All this, together with the complexity of modern experiments lead to the development of scientific workflows in many scientific areas. Scientific workflows are an illustration for managing the execution of several kinds of computations in a systematic and easy to follow way. Many scientists now test their hypothesis as in silico experiments implemented as workflows, running them on local servers or in geographically distributed computing infrastructures such as High-Performance Computing and clouds (Hey et al., 2009).
Currently, the use of scientific workflows focusing on the statistical processing of agronomic experiments’ datasets is witnessing a rapid increase and gaining importance (Mullis et al., 2014). Such kind of workflows is also known as statistical scientific workflows (SSWf) (Nascimento & Cruz, 2013). SSWf can be understood as scripts consisting of statistical software functions connected to one another and databases too.

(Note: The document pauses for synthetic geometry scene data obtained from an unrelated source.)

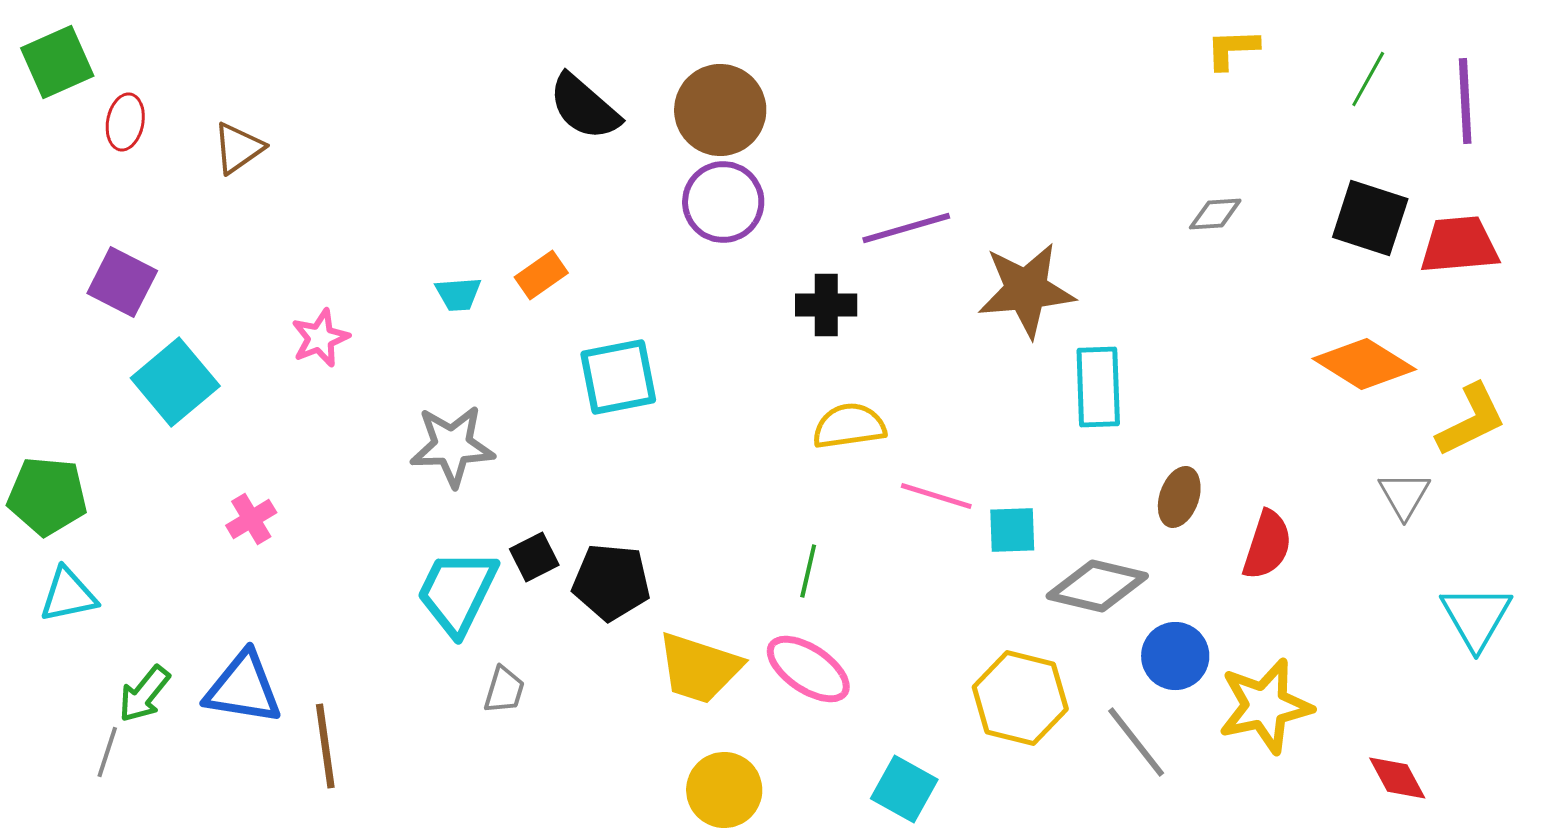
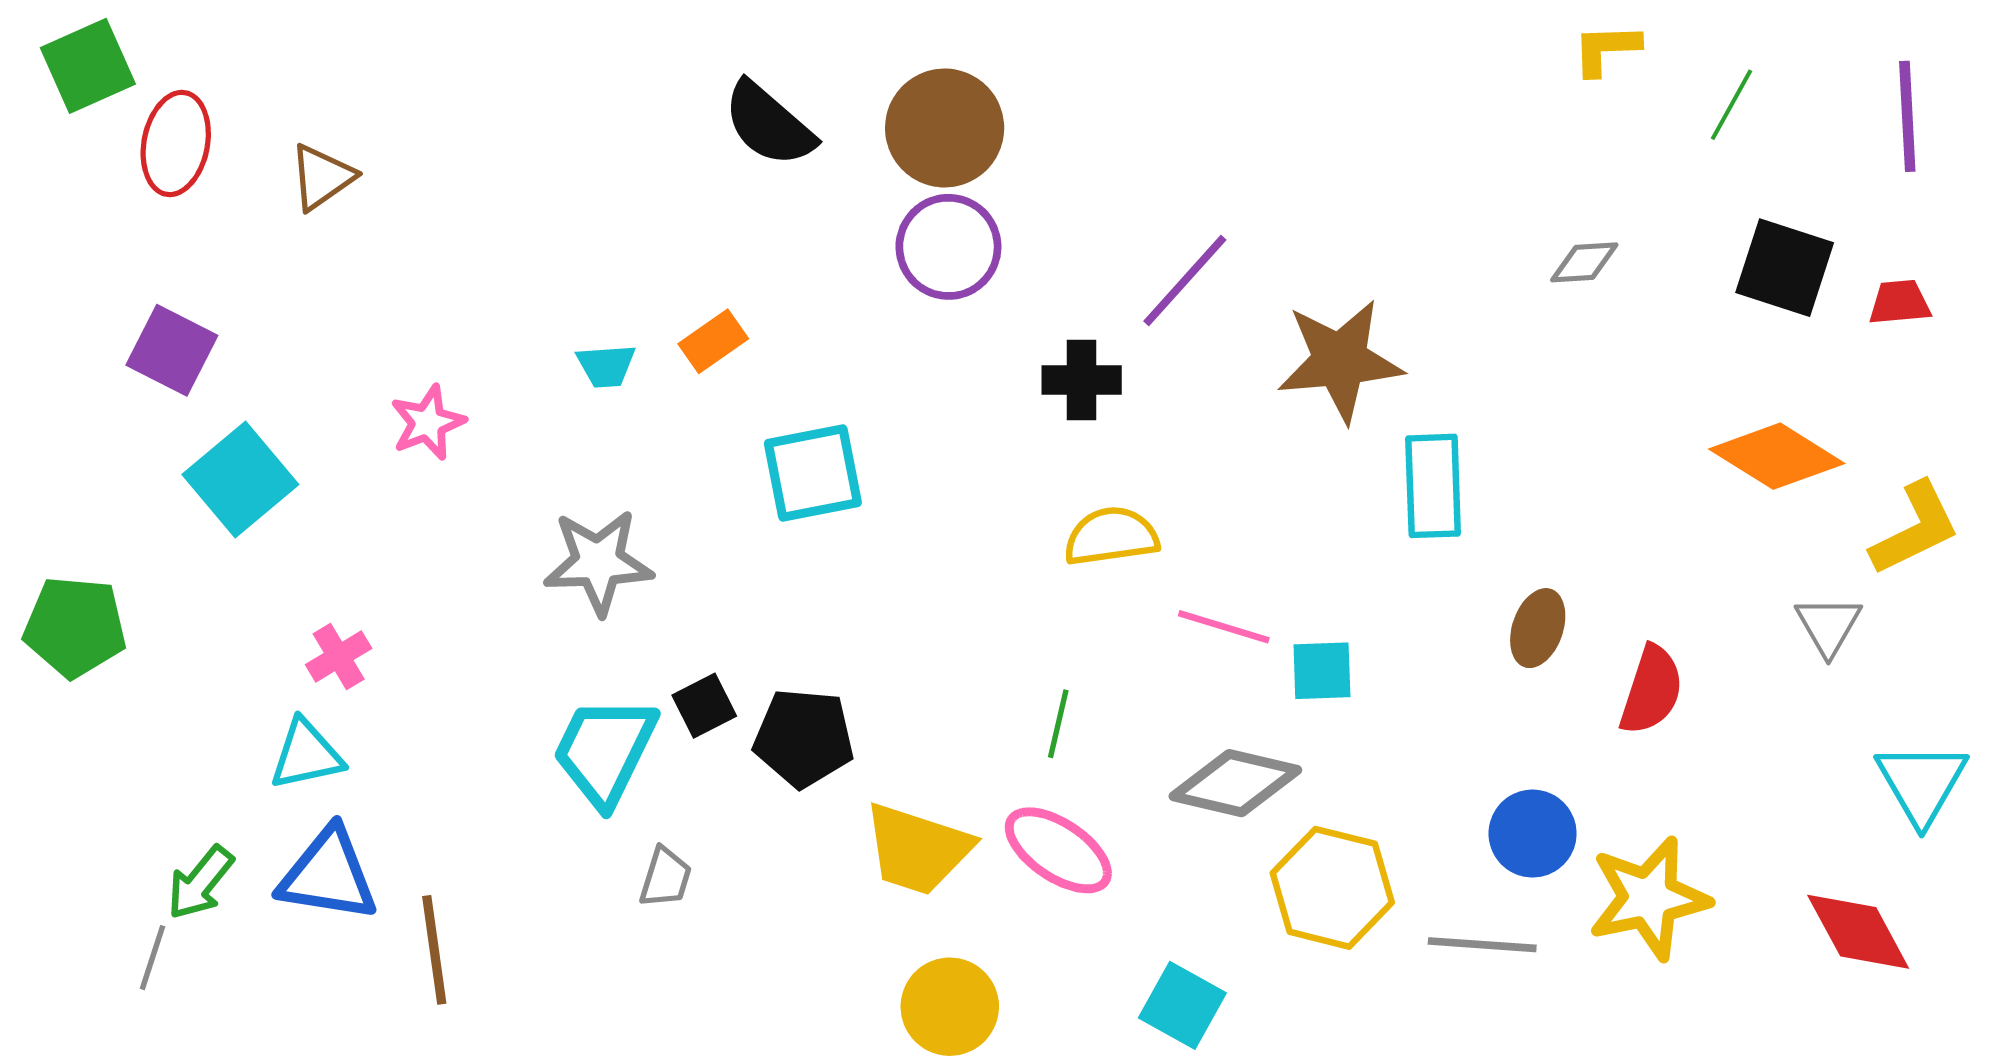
green line: (1368, 79) -> (1732, 105), moved
red ellipse: (125, 122) -> (176, 143), size x1.4
purple line: (906, 228) -> (1185, 280), turned -32
red trapezoid: (1459, 245) -> (1900, 302), size x0.6
gray diamond: (1097, 586) -> (1235, 783), moved
cyan triangle: (68, 595) -> (306, 755), moved
gray line: (1136, 742) -> (1482, 945), turned -48
red diamond: (1397, 778) -> (1858, 932), moved, size x1.4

The notion of conducting agronomic experiments are based on time- and labor-intensive experimental methods using field-scale experiments that may last for years is not new. These experiments are also data-intensive, requiring the use of statistical scripts to analyze the trials and its final results. The scripts act as SSWf using a textual programming language described by a regular grammar comparable to programming languages like R. The scripts often have extensive syntax and complex semantics. The scripts are not easily shared nor maintained by unskilled users. Besides, there are few mechanisms to collect scripts’ provenance (Murta et al., 2014; McPhillips et al., 2015).
The reputation of data provenance in Computer Science is well known and is becoming increasingly important for inspecting and verifying quality and reliability of data and scientific experiments (Cruz, Campos & Mattoso, 2009). However, as far as we are concerned, few agronomic experiments consider the central role of provenance to enrich their research data.